Spoilers: Up to second half of S2 "The Hive"
Summary: Ficlet about the aftermath of certain events in the episode “The Hive”. Elizabeth's perspective on what happened to McKay.
Conflict of Interests
She's been waiting for far too long, sitting here at her desk. Yet she knows when he walks in that it couldn't possibly be enough time for him.
"Well, look at you," she says, because it's hard to know what to say. She knows he shouldn't be up and about; even though it’s possible, it’s not medically advisable, just something Carson can no longer enforce.
"Ah, yes. Bright-eyed and bushy-tailed, as the idiom goes," he proclaims, flashing a smile to prove it. He looks pleased to be here, and she figures what it's actually about is that they're finally doing something towards the rescue, that he isn't confined and babbling anymore. He’s ready to finish what he started, what led to his overdose - saving the rest of his team.
Considering the situation, she found it rather odd that he used the words he did to describe himself. He doesn't look it. Underneath the subdued and fake cheerfulness, she can see how weary he is and his eyes look red, still a little bloodshot, showing he isn't really over this.
But the mission isn't over, either. He needs time, but it's time they don't have right now, time they need to use for something else. Therefore, his need is demoted to merely a want; he won't die if he puts it off, but others might if they wait. Still, she needs him to know something: that he isn't forgotten; he still matters, even if they can't sacrifice any time on him.
"You gave us quite a scare."
He doesn't respond to it directly, instead commenting a little on his experience.
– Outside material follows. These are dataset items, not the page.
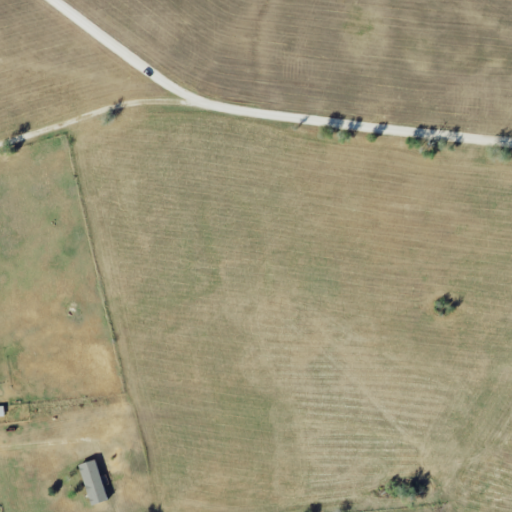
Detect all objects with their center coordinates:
road: (124, 49)
road: (94, 112)
road: (351, 119)
road: (44, 439)
building: (92, 482)
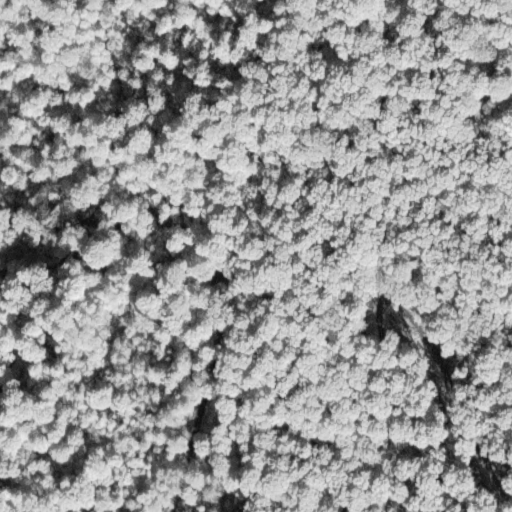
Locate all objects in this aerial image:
road: (367, 510)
"It was very strange. The whole time I was under the influence of the enzyme, it felt like I was, uh, I was perfectly lucid – eloquent, even. That it was you who wasn't making any sense or listening to reason. It was very peculiar. I think I kind of understand how Ford must have been feeling this whole time."
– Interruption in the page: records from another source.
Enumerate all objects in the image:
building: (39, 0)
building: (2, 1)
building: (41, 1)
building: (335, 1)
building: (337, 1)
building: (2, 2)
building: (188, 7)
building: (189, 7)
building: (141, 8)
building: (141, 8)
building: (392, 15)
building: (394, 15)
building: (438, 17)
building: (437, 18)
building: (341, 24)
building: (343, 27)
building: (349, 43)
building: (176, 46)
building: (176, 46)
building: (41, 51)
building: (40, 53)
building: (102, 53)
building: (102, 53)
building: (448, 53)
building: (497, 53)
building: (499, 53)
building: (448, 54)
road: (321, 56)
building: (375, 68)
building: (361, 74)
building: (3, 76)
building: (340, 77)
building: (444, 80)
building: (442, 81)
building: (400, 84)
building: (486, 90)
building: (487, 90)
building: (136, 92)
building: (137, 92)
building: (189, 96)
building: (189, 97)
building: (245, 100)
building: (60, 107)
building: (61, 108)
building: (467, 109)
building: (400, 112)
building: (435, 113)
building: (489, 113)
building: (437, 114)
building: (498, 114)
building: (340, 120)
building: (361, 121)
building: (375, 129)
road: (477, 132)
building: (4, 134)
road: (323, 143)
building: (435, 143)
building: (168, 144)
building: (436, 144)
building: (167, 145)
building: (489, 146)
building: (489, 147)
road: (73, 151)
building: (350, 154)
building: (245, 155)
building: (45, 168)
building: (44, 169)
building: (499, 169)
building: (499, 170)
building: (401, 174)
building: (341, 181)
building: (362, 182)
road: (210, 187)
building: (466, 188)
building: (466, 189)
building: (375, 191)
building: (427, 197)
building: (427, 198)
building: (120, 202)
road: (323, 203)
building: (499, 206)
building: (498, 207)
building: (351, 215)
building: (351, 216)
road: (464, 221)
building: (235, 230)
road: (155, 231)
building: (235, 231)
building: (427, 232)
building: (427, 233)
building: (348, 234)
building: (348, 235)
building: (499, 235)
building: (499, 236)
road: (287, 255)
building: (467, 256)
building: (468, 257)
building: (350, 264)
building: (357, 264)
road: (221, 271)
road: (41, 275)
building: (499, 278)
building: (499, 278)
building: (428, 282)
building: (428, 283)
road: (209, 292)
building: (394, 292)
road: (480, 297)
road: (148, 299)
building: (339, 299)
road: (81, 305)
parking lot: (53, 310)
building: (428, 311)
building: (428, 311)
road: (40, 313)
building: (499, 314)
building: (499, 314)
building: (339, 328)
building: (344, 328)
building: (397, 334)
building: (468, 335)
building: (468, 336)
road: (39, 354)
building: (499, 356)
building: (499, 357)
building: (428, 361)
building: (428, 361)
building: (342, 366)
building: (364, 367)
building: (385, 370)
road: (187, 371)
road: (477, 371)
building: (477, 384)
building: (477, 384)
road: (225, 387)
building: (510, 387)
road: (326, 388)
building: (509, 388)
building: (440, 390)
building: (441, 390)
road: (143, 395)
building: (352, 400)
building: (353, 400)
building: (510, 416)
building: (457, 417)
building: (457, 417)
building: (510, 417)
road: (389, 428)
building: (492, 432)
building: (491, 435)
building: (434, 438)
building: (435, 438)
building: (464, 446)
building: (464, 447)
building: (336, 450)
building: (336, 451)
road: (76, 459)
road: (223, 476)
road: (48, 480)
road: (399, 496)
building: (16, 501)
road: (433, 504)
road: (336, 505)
She wonders if he has a need to justify his overdose. After all, it was one of the few things she had gotten out of him after he'd returned. He'd just kept repeating how it was necessary, how he'd had to take it. Somewhere in there, he had doubts. It's something to address later; today, she simply nods. She notices the welts on his wrists from the restraints that his sleeves don't quite hide properly, the way he closes his eyes for a fraction longer than you'd expect, as if the light hurts him - and she ignores them.
Not bright-eyed, not bushy-tailed, nowhere near. But alive and surviving, meaning now isn't the time, however much she wants to talk to him and make sure he knows there is no blame; that she understands and accepts his choice, as misguided as it might have been. She mentally files it away as something for later on, after the crisis. The sad thing is, there's often no reprieve, and she finds later never comes anymore, not for that. There is always one more thing to do and deal with. Quite usually something she's not trained for, like having no clue where her people are for example. And it's so easy these days to forget he's not military – that's he's risking just as much as any of them when he walks through the gate; that he could just as easily get in trouble, not return.
What she wants all too often conflicts with what everyone needs. But nothing changes where they are now, what must be done - so she asks the questions she needs to for them all, and tries to forget how it makes him feel to be reminded of what he hadn't managed to tell them before, despite all his struggles; how what had gotten him back had made it impossible. But he is here now, one member safe, if not sound, and soon she knows they'll find out what's happened to the others.
Everything will work out, and maybe there will even be that later she wishes for. She hopes so, as she watches him walk out the door – for some things can't be put off forever.